There’s a lot of this hustle-bustle going on.  Floyd Norris made a good point about a month ago in a NY Times column about the poor subsidizing the rich when it comes to credit cards.  Not surprisingly that angle caught my eye immediately.  His point was that even though the stated price for certain items is the same (and required by law to be the same), whether we use cash or a credit card, the poor or working stiff without a credit card is laying down cash, while some of the better off are using a card, which gives the retailer less, and in some cases gives them mileage or credits back.  It’s only gas stations were over my lifetime I’ve seen a real discount for use of cash.  Norris reports, undoubtedly correctly, that the card companies, retailers and others are crying like stuck pigs and wallowing in the water to muddy it up sufficiently that it’s hard for any of us to tell what might be the best reform and whether or not the poor Joe Consumer will get a break.

A similar problem seems to be cropping up around debit cards.  I’m new to the debit card world after having heard folks swear by their benefits for years.  A note from the Center for Responsible Lending in North Carolina, which I dearly respect in these matters, recently made the point that the “free” and safer debit card that I for one will admit I used to think protected my young tribals from check overdrafts on sloppy dad-like unbalanced personal accounts.  A lot of the fault here lies in too many folks defaulting to accept so-called “overdraft” protections which are automatically allowing even debit cards to access money not in your personal bank account, and then hitting you for $17 or so for the “pleasure.”  CRL estimated that the average charges are closer to $34 on such a transaction, making it very high interest for a short term loan.

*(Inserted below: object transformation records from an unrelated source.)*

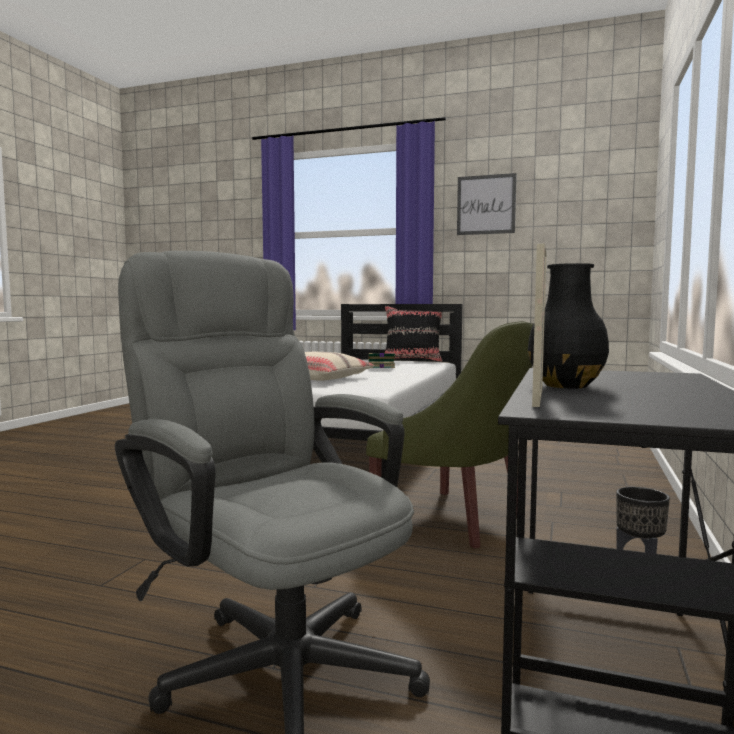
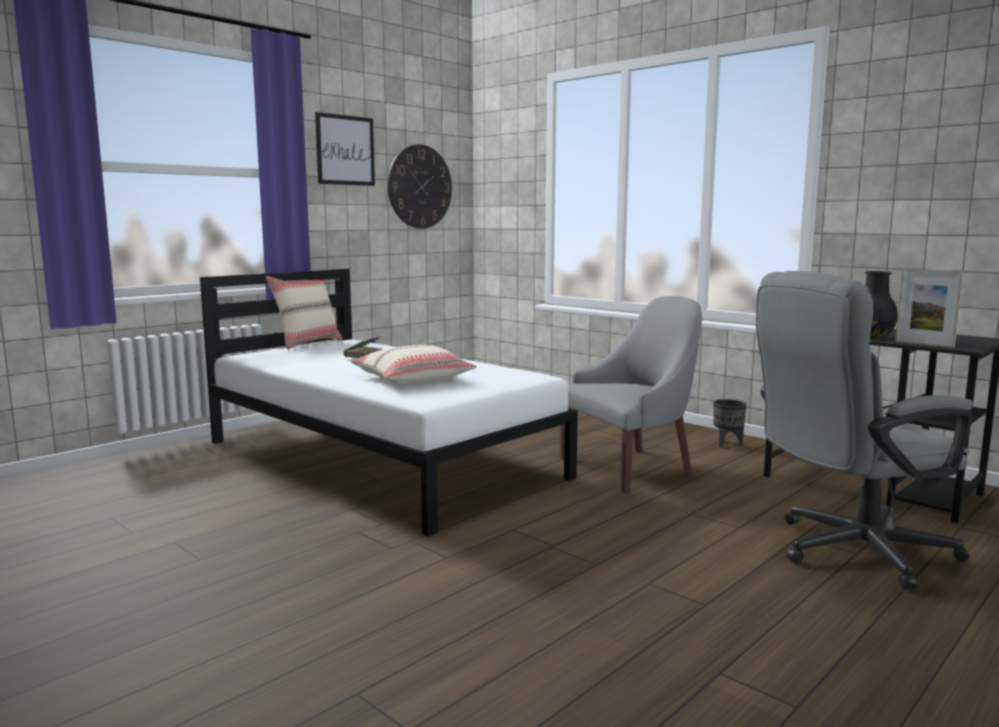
camera: 65 degrees left, 5 degrees up
green armchair [366,321,533,548] -> grey armchair [560,296,702,493]
black pillow [385,306,442,362] -> beige pillow [266,276,343,349]
none -> wall clock [387,144,452,229]

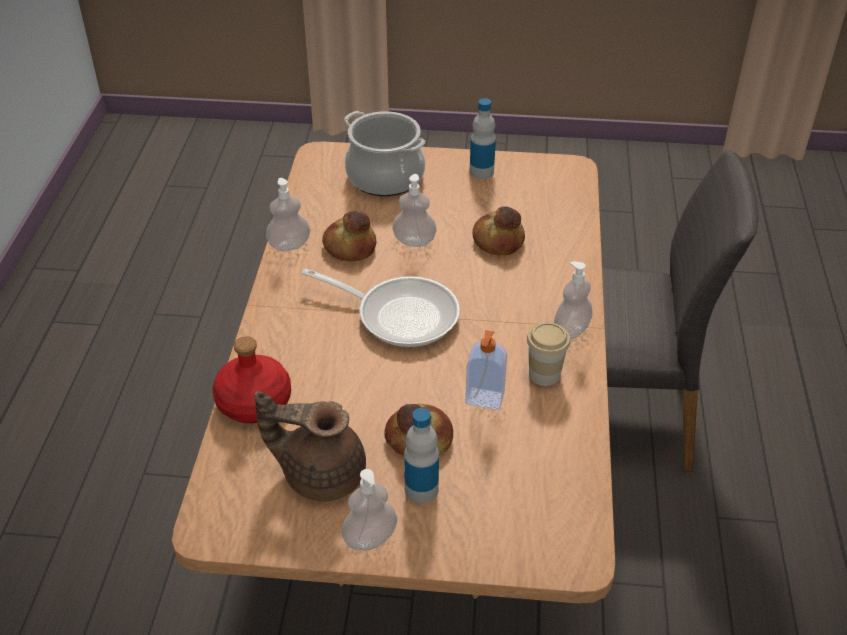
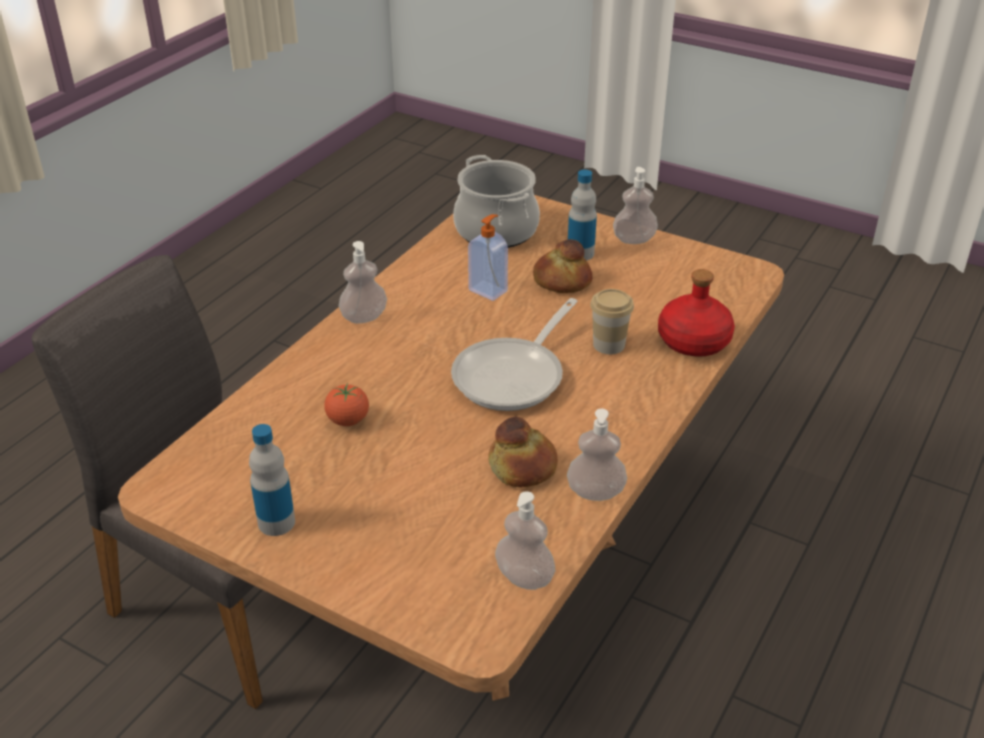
camera: 155 degrees left, 5 degrees down
brown teapot [254,391,366,502] -> none
frying pan [302,268,460,347] -> frying pan turned 105 degrees counterclockwise [451,298,578,411]
cooking pot [344,111,426,196] -> cooking pot moved to [453,155,540,248]
soap dispenser [393,174,437,247] -> soap dispenser moved to [495,491,555,590]
bread [473,206,525,256] -> tomato [324,383,369,426]
cup [527,322,570,386] -> cup moved to [590,289,634,354]

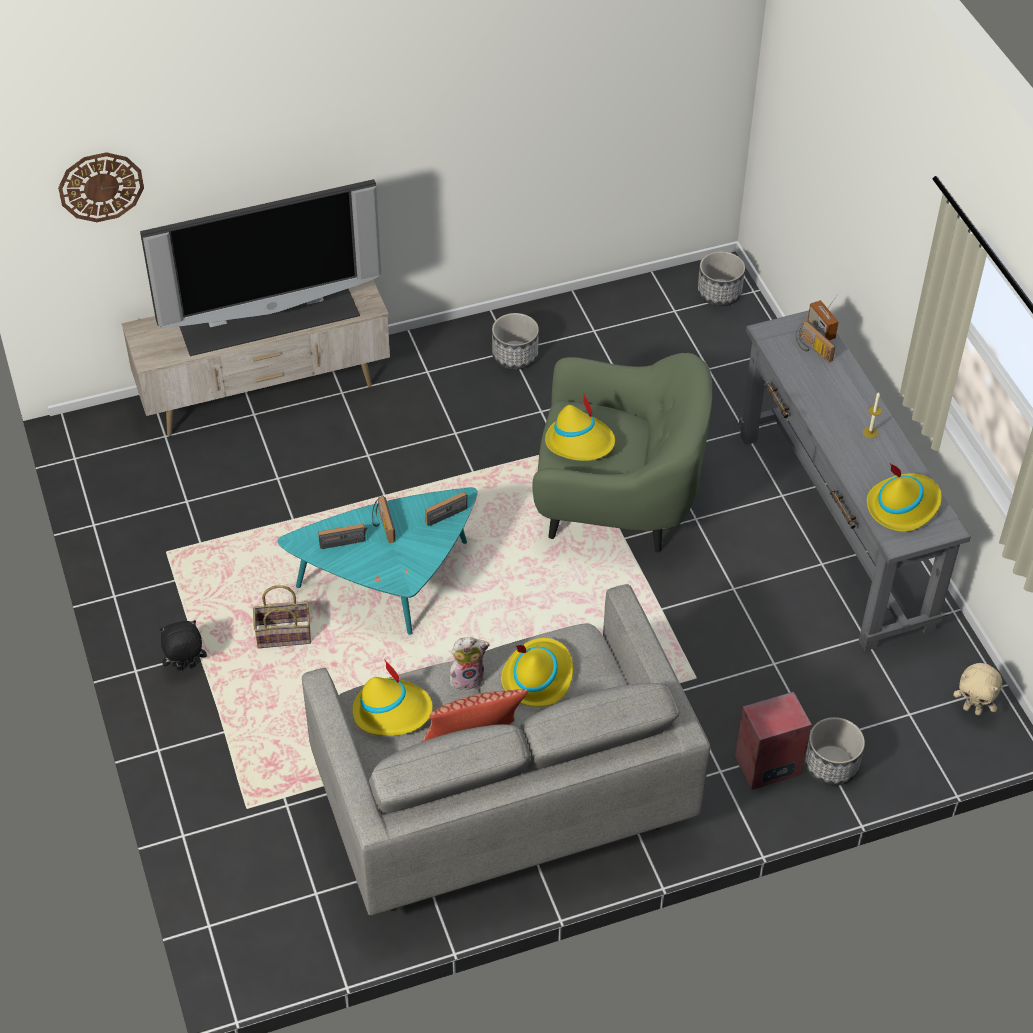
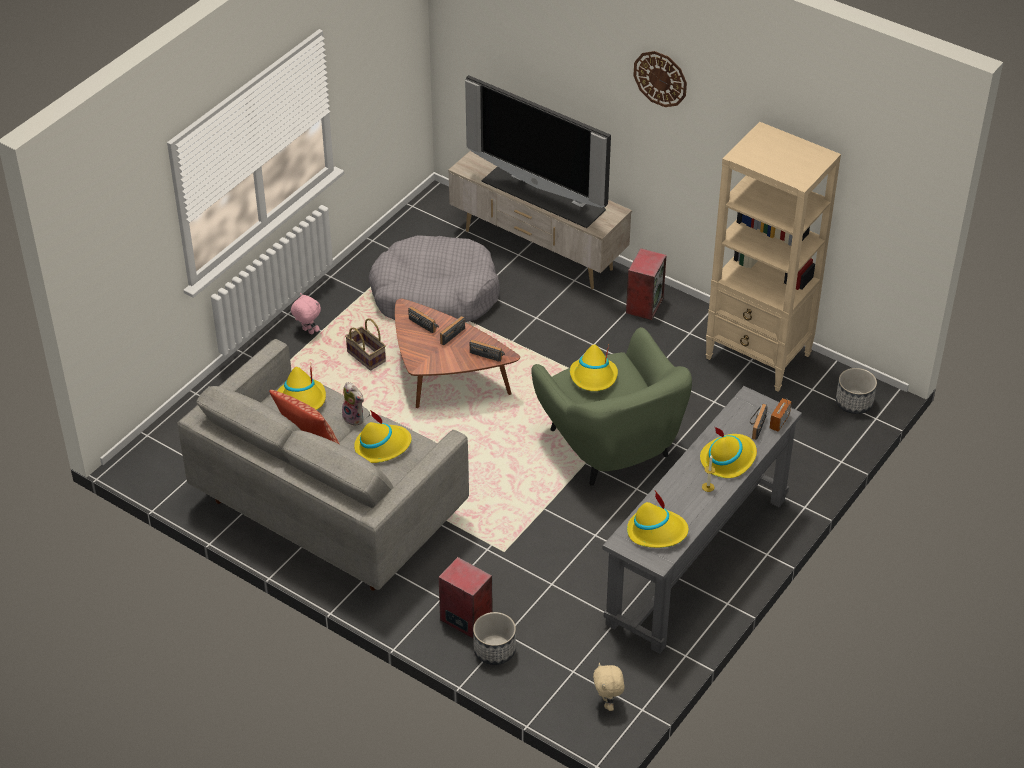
camera: 55 degrees right, 5 degrees down
wall clock [58,152,144,222] -> wall clock moved to [633,51,687,107]
black plush toy [160,620,207,671] -> pink plush toy [291,293,321,335]
turquoise coffee table [277,487,478,635] -> brown coffee table [395,299,520,408]
planter [492,313,539,370] -> none
none -> grey dog bed [369,235,500,322]
none -> speaker [626,248,667,320]
none -> yellow hat [700,427,757,478]
none -> beige bookcase [705,122,841,392]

I noticed a similar problem in a weird letter from my current bank, Capital One, where I made the switch because of the way they stepped up to support New Orleans hurricane recovery.  I have a savings type account and a checking type account.  The checkbooks are identical.  I got them at the same time.  There’s no notation on the checks that one is one thing and the other is something different.  I came back from being on the road a month to have a couple of letters saying that I had written more than 5 or 6 checks from the account, and they were letting me know that each future check would involve a fee of about $10 per check.  Getouttahere!  Still nothing in the letter saying which account, but my account number was at the top of their letter.  So, I call with a head of steam asking them WTF?!?  They ask me to read the account number, and it turns out to be that when one checkbook ran out I had picked up a new checkbook, and it had been the one for the savings, rather than the checking.  Are you still with me?  So, I was fuming, but in fairness I quickly grabbed the “right” checks and they had not charged me yet, so there was no harm, no foul (at least I think that until I get the statement!).  What is painful though is that all of this is way too caveat emptor – “buyer beware”  for even me, and tens of millions of others.

We need Congress to stop wheeling and dealing here and really give us some protection against all of these hidden and predatory shell games that are now the rage in modern banking!